Imagine being able to locate one motor vehicle out of 500,000 in a matter of seconds. The following use case is a textbook IoT deployment that does exactly this. Manheim is currently utilizing the IoT to gain visibility and be able to automate management of its vehicles while they are still on the sales lot. Manheim is an automobile action company that operates 80 locations across the United States and 120 locations internationally. In an average year they sell approximately seven million cars.  This means that at any one time they could have as many as a half million vehicles on their lots. The company first piloted this solution last year at one of their lots in West Palm Beach, Florida.  Today they are deploying this system across all of their North American lots. The technology that comprises the application consists of battery-powered sensor devices assigned to each vehicle that transmit a unique ID via a LPWAN. Gateway receivers are installed throughout each of the  locations. The system collects the data on a cloud-based server and detects the location of each device. It then matches that information with the vehicle’s VIN number, make and model. The benefits and the ROI of this project are proving to be quite significant.

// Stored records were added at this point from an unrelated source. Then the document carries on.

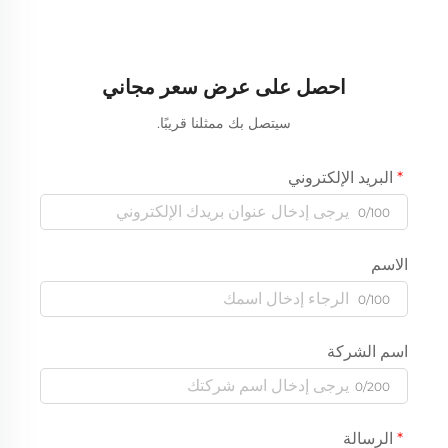
احصل على عرض سعر مجاني
سيتصل بك ممثلنا قريبًا.
البريد الإلكتروني
0/100
الاسم
0/100
اسم الشركة
0/200
الرسالة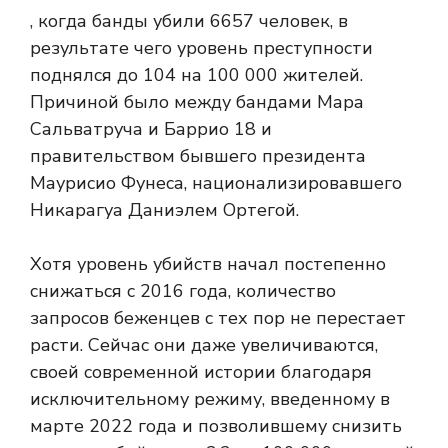
, когда банды убили 6657 человек, в
результате чего уровень преступности
поднялся до 104 на 100 000 жителей.
Причиной было
между бандами Мара
Сальватруча и Баррио 18 и
правительством бывшего президента
Маурисио Фунеса, национализировавшего
Никарагуа Даниэлем Ортегой.
Хотя уровень убийств начал постепенно
снижаться с 2016 года, количество
запросов беженцев с тех пор не перестает
расти. Сейчас они даже увеличиваются,
своей современной истории благодаря
исключительному режиму, введенному в
марте 2022 года и позволившему снизить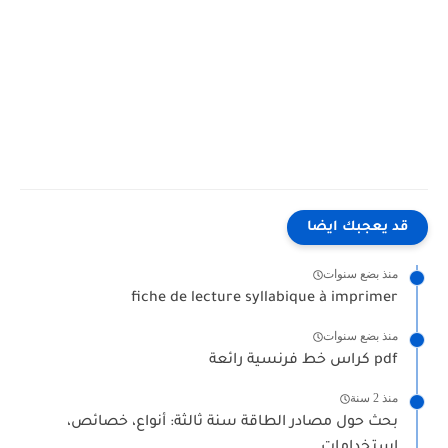
قد يعجبك ايضا
منذ بضع سنوات
fiche de lecture syllabique à imprimer
منذ بضع سنوات
كراس خط فرنسية رائعة pdf
منذ 2 سنة
بحث حول مصادر الطاقة سنة ثالثة: أنواع، خصائص،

Automobile auctioneering company Manheim is using a low-power wide-area network (LPWAN)-based Internet of Things (IoT) system developed by its sister company, Cox Communications, (both owned by Atlanta-based Cox enterprises), to track up to 500,000 vehicles at car lots across North America. The new solution, known as Cox2M, is designed for asset management across multiple industries, but is initially being launched with the company’s automotive division to help track vehicles as they are received, processed, test-driven and sold in large lots. Cox Communications calls this the largest LPWAN commercial IoT deployment in North America.